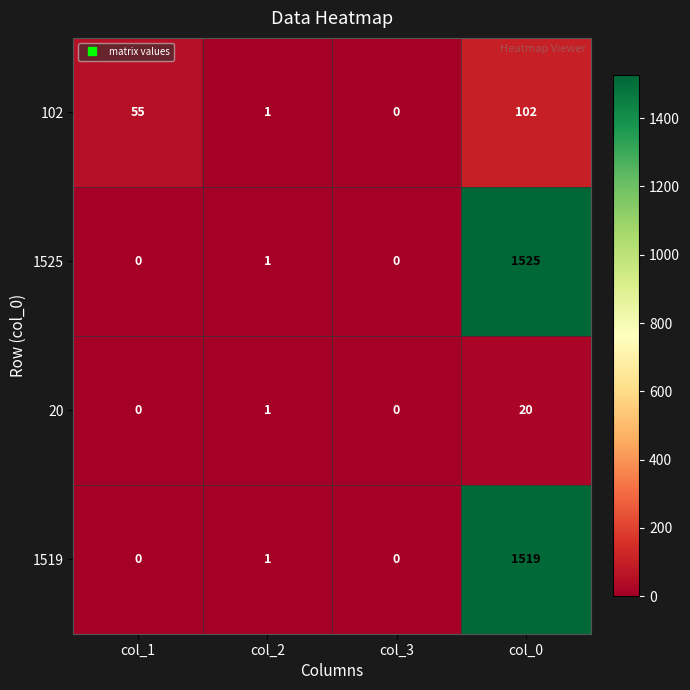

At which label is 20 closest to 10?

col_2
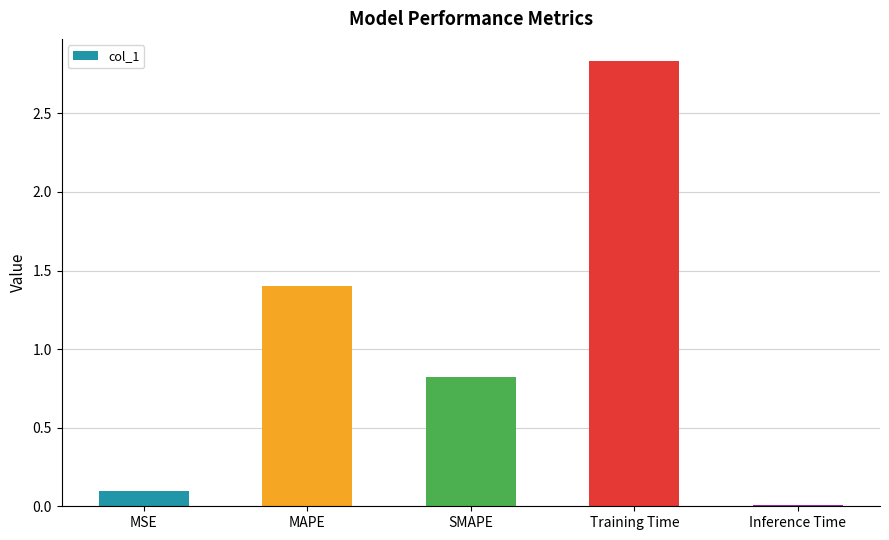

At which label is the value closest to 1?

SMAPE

——

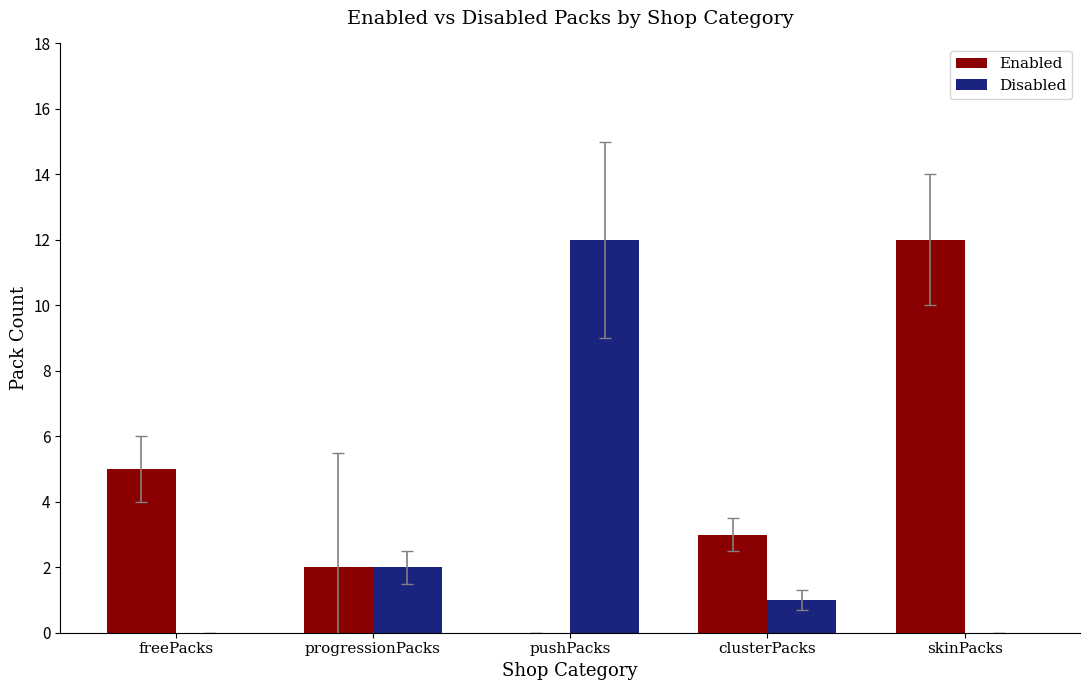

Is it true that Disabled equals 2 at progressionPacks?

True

——

To do: Return the listing above word for word, starting at the line containing "At which label is 20 closest to 10?" and ending at the line containing "At which label is the value closest to 1?", with both lines included. Omit the pictures.

Solution for this problem:
At which label is 20 closest to 10?

col_2

At which label is the value closest to 1?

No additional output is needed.